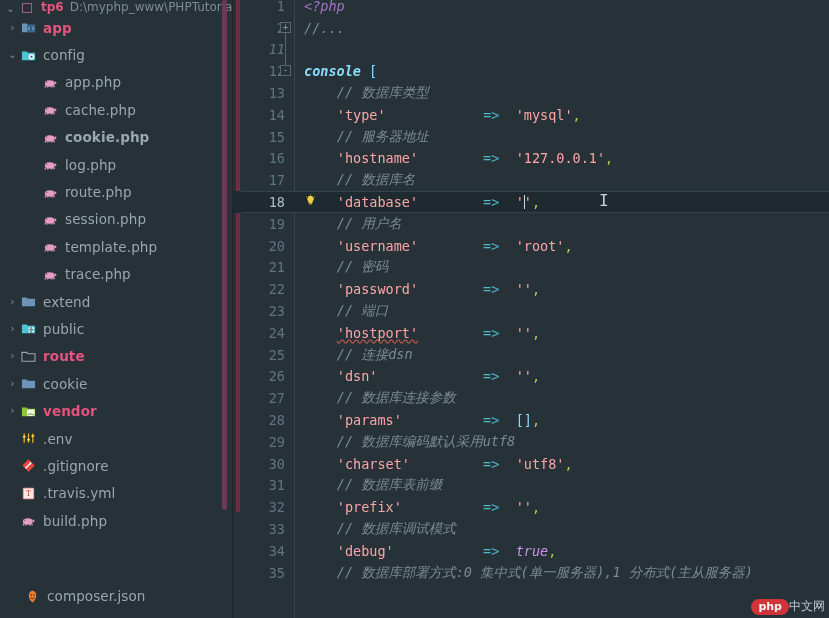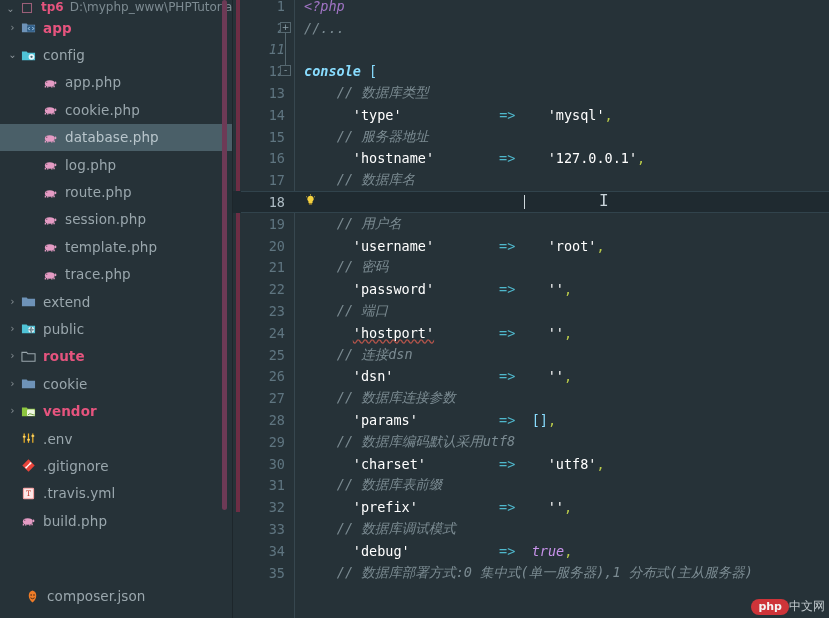--- a/index.html
+++ b/index.html
@@ -248,6 +248,18 @@
             </svg>
           </span>
           <span class="lbl muted">app.php</span>
+        </div>
+        <div class="tree-row" style="padding-left: 28px;">
+          <span class="arrow spacer">&nbsp;</span>
+          <span class="ico">
+            <svg width="15" height="15" viewBox="0 0 16 16">
+              <ellipse cx="7.2" cy="9" rx="5.2" ry="3.4" fill="#e49bc4"></ellipse>
+              <path d="M2.6 11.4 L2.6 13.2 M5 12 L5 13.4 M9.4 12 L9.4 13.4 M11.8 11.2 L11.8 13" stroke="#e49bc4" stroke-width="1.5"></path>
+              <path d="M12.1 7.4 q2.1 -1.1 2.2 1.1 q0 1.3 -1.6 1.3" fill="#e49bc4"></path>
+              <circle cx="4" cy="7.6" r="0.6" fill="#5b4150"></circle>
+            </svg>
+          </span>
+          <span class="lbl muted">cache.php</span>
         </div>
         <div class="tree-row" style="padding-left: 28px;">
           <span class="arrow spacer">&nbsp;</span>

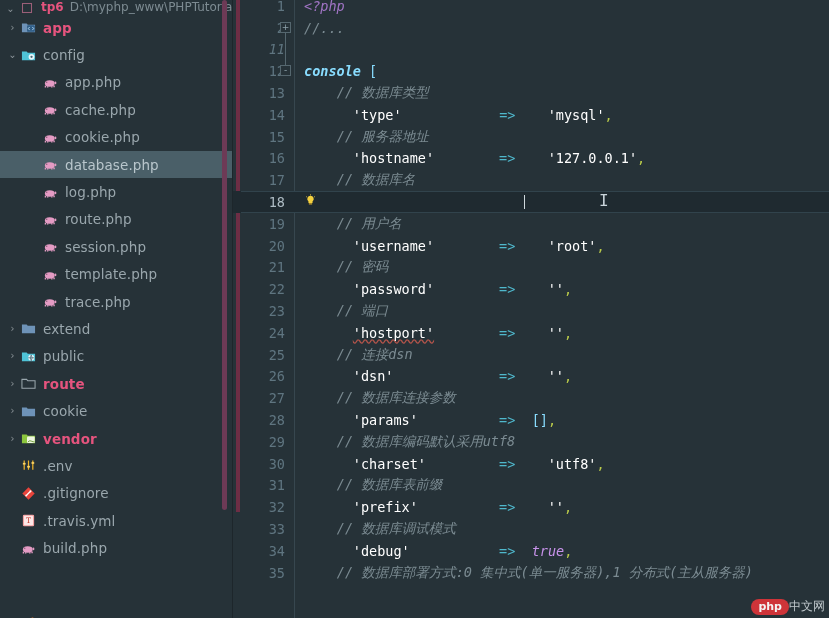--- a/index.html
+++ b/index.html
@@ -142,7 +142,7 @@
   
   .t-tag   { color: #a074c4; font-style: italic; }
   .t-cmt   { color: #7b8b92; font-style: italic; }
-  .t-str   { color: #ffffff; margin-left: 16px; }
+  .t-str   { color: #fca5a5; }
   .t-kw    { color: #89ddff; font-style: italic; font-weight: bold; }
   .t-arrow { color: #4fb8cc; }
   .t-brk   { color: #89ddff; }

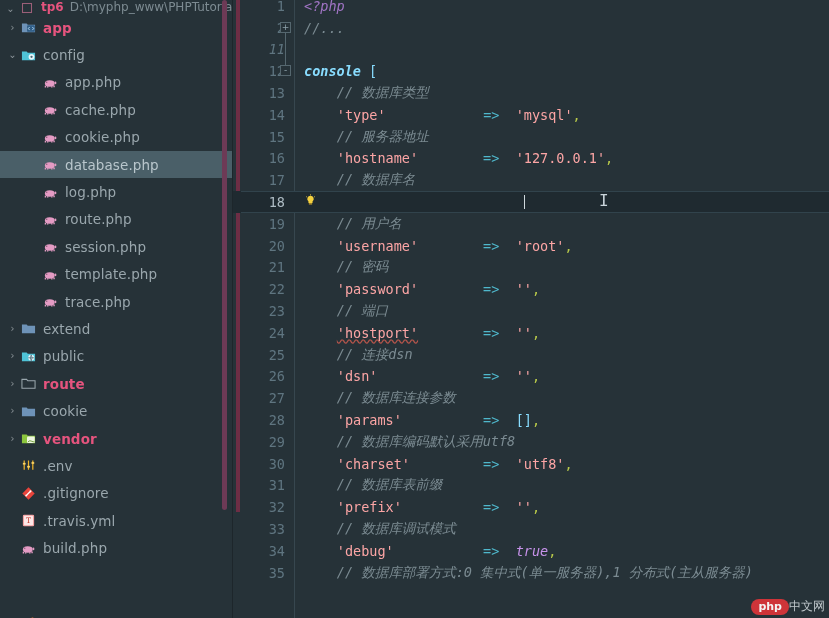--- a/index.html
+++ b/index.html
@@ -261,7 +261,7 @@
           </span>
           <span class="lbl muted">cache.php</span>
         </div>
-        <div class="tree-row" style="padding-left: 28px;">
+        <div class="tree-row" style="padding-left: 28px; font-weight: bold;">
           <span class="arrow spacer">&nbsp;</span>
           <span class="ico">
             <svg width="15" height="15" viewBox="0 0 16 16">

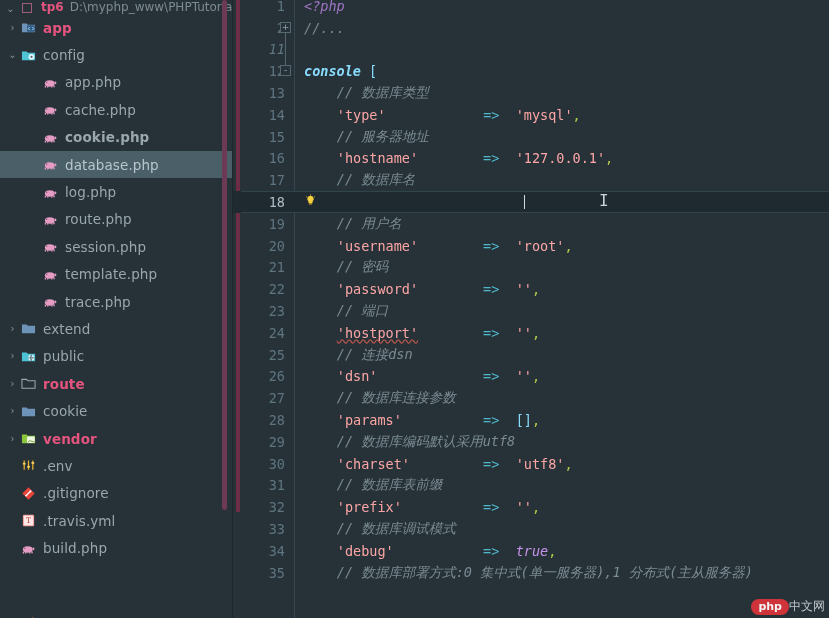--- a/index.html
+++ b/index.html
@@ -272,18 +272,6 @@
             </svg>
           </span>
           <span class="lbl muted">cookie.php</span>
-        </div>
-        <div class="tree-row selected" style="padding-left: 28px;">
-          <span class="arrow spacer">&nbsp;</span>
-          <span class="ico">
-            <svg width="15" height="15" viewBox="0 0 16 16">
-              <ellipse cx="7.2" cy="9" rx="5.2" ry="3.4" fill="#e49bc4"></ellipse>
-              <path d="M2.6 11.4 L2.6 13.2 M5 12 L5 13.4 M9.4 12 L9.4 13.4 M11.8 11.2 L11.8 13" stroke="#e49bc4" stroke-width="1.5"></path>
-              <path d="M12.1 7.4 q2.1 -1.1 2.2 1.1 q0 1.3 -1.6 1.3" fill="#e49bc4"></path>
-              <circle cx="4" cy="7.6" r="0.6" fill="#5b4150"></circle>
-            </svg>
-          </span>
-          <span class="lbl sel">database.php</span>
         </div>
         <div class="tree-row" style="padding-left: 28px;">
           <span class="arrow spacer">&nbsp;</span>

────

# What you have to do:
Leave out the images and copy every record above exactly.

# Task answer:
--- a/index.html
+++ b/index.html
@@ -248,6 +248,18 @@
             </svg>
           </span>
           <span class="lbl muted">app.php</span>
+        </div>
+        <div class="tree-row" style="padding-left: 28px;">
+          <span class="arrow spacer">&nbsp;</span>
+          <span class="ico">
+            <svg width="15" height="15" viewBox="0 0 16 16">
+              <ellipse cx="7.2" cy="9" rx="5.2" ry="3.4" fill="#e49bc4"></ellipse>
+              <path d="M2.6 11.4 L2.6 13.2 M5 12 L5 13.4 M9.4 12 L9.4 13.4 M11.8 11.2 L11.8 13" stroke="#e49bc4" stroke-width="1.5"></path>
+              <path d="M12.1 7.4 q2.1 -1.1 2.2 1.1 q0 1.3 -1.6 1.3" fill="#e49bc4"></path>
+              <circle cx="4" cy="7.6" r="0.6" fill="#5b4150"></circle>
+            </svg>
+          </span>
+          <span class="lbl muted">cache.php</span>
         </div>
         <div class="tree-row" style="padding-left: 28px;">
           <span class="arrow spacer">&nbsp;</span>

--- a/index.html
+++ b/index.html
@@ -142,7 +142,7 @@
   
   .t-tag   { color: #a074c4; font-style: italic; }
   .t-cmt   { color: #7b8b92; font-style: italic; }
-  .t-str   { color: #ffffff; margin-left: 16px; }
+  .t-str   { color: #fca5a5; }
   .t-kw    { color: #89ddff; font-style: italic; font-weight: bold; }
   .t-arrow { color: #4fb8cc; }
   .t-brk   { color: #89ddff; }

--- a/index.html
+++ b/index.html
@@ -261,7 +261,7 @@
           </span>
           <span class="lbl muted">cache.php</span>
         </div>
-        <div class="tree-row" style="padding-left: 28px;">
+        <div class="tree-row" style="padding-left: 28px; font-weight: bold;">
           <span class="arrow spacer">&nbsp;</span>
           <span class="ico">
             <svg width="15" height="15" viewBox="0 0 16 16">

--- a/index.html
+++ b/index.html
@@ -272,18 +272,6 @@
             </svg>
           </span>
           <span class="lbl muted">cookie.php</span>
-        </div>
-        <div class="tree-row selected" style="padding-left: 28px;">
-          <span class="arrow spacer">&nbsp;</span>
-          <span class="ico">
-            <svg width="15" height="15" viewBox="0 0 16 16">
-              <ellipse cx="7.2" cy="9" rx="5.2" ry="3.4" fill="#e49bc4"></ellipse>
-              <path d="M2.6 11.4 L2.6 13.2 M5 12 L5 13.4 M9.4 12 L9.4 13.4 M11.8 11.2 L11.8 13" stroke="#e49bc4" stroke-width="1.5"></path>
-              <path d="M12.1 7.4 q2.1 -1.1 2.2 1.1 q0 1.3 -1.6 1.3" fill="#e49bc4"></path>
-              <circle cx="4" cy="7.6" r="0.6" fill="#5b4150"></circle>
-            </svg>
-          </span>
-          <span class="lbl sel">database.php</span>
         </div>
         <div class="tree-row" style="padding-left: 28px;">
           <span class="arrow spacer">&nbsp;</span>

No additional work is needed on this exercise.